Complement climate variables

Several climatic variables are provided in the dataset. To make analyses at different levels consistent - using the same climate and soil data sources - we re-extract this information here following this ingestr workflow, collecting the following variables:

growth temperature
growing season mean VPD
growing season mean PPFD
N deposition

filn <- "../data/data_leafn_vcmax_ning_dong_ALTCLIM.csv"

ingest_wc_bychunk <- function(idxs){
  
  print(idxs)
  
  ## collect WC data for idxs sites
  out <- ingest(
    df_sites |> 
      slice(idxs),
    source    = "worldclim",
    settings  = settings_wc,
    dir       = "~/data/worldclim/"
    )
  
  ## get growting-season means
  out <- out |> 
  
    unnest(data) |> 
  
    ## add latitude
    left_join(df_sites, by = "sitename") |> 
    
    ## vapour pressure kPa -> Pa
    mutate(vapr = vapr * 1e3) |>
    
    ## PPFD from solar radiation: kJ m-2 day-1 -> mol m−2 s−1 PAR
    mutate(ppfd = 1e3 * srad * kfFEC * 1.0e-6 / (60 * 60 * 24)) |>
  
    ## calculate VPD (Pa) based on tmin and tmax
    rowwise() |> 
    mutate(vpd = ingestr::calc_vpd(eact = vapr, tmin = tmin, tmax = tmax)) |> 
    
    ## calculate growth temperature (average daytime temperature)
    mutate(doy = lubridate::yday(lubridate::ymd("2001-01-15") + months(month - 1))) |> 
    mutate(tgrowth = ingestr::calc_tgrowth(tmin, tmax, lat, doy)) |> 
    
    ## average over growing season (where Tgrowth > 0 deg C)
    group_by(sitename) |> 
    nest() |> 
    mutate(data_growingseason = purrr::map(data, ~get_growingseasonmean(.))) |> 
    unnest(data_growingseason) |> 
    select(-data)
  
  return(out)

— PROVIDED DATA —
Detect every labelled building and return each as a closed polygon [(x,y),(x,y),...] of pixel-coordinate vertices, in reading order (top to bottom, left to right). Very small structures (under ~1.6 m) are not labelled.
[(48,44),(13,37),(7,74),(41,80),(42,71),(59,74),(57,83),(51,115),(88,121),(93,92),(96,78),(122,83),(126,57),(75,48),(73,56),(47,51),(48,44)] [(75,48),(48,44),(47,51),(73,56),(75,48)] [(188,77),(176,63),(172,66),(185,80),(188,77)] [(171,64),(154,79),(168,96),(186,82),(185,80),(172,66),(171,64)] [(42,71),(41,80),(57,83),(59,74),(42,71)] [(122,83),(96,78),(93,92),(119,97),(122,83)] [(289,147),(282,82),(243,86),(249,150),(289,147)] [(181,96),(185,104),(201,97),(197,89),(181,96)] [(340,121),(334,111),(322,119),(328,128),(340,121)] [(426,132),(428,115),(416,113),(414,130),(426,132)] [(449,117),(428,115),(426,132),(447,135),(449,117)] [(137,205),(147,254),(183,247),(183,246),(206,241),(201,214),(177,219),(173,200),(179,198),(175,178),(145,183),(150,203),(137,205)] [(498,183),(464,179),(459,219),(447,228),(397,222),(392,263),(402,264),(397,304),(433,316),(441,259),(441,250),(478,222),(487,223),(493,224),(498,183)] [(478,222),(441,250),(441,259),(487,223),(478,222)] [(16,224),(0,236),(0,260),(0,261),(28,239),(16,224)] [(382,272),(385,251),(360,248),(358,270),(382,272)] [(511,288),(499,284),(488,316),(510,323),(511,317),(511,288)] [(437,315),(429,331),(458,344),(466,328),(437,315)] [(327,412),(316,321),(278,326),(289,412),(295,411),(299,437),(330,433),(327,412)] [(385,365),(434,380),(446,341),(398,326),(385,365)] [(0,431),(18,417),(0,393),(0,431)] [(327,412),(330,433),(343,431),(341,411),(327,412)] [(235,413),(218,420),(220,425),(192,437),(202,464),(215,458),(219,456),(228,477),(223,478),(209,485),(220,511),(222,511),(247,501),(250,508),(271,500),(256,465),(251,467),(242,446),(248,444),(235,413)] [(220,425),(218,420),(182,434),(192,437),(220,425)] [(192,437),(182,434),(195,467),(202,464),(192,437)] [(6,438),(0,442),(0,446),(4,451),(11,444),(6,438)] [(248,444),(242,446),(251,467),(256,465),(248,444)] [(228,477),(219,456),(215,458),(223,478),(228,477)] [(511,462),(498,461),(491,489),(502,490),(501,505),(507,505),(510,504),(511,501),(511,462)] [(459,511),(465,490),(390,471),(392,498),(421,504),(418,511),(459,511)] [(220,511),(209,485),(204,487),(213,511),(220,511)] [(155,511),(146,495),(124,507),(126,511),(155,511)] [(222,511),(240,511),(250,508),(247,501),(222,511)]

— WHAT YOU WILL DO —
Revise the climate variables code from "## add latitude" to "(average daytime temperature)", putting "vap_pressure" wherever "vapr" appears.

— RESULT FOR THIS TASK —
## add latitude
    left_join(df_sites, by = "sitename") |> 
    
    ## vapour pressure kPa -> Pa
    mutate(vap_pressure = vap_pressure * 1e3) |>
    
    ## PPFD from solar radiation: kJ m-2 day-1 -> mol m−2 s−1 PAR
    mutate(ppfd = 1e3 * srad * kfFEC * 1.0e-6 / (60 * 60 * 24)) |>
  
    ## calculate VPD (Pa) based on tmin and tmax
    rowwise() |> 
    mutate(vpd = ingestr::calc_vpd(eact = vap_pressure, tmin = tmin, tmax = tmax)) |> 
    
    ## calculate growth temperature (average daytime temperature)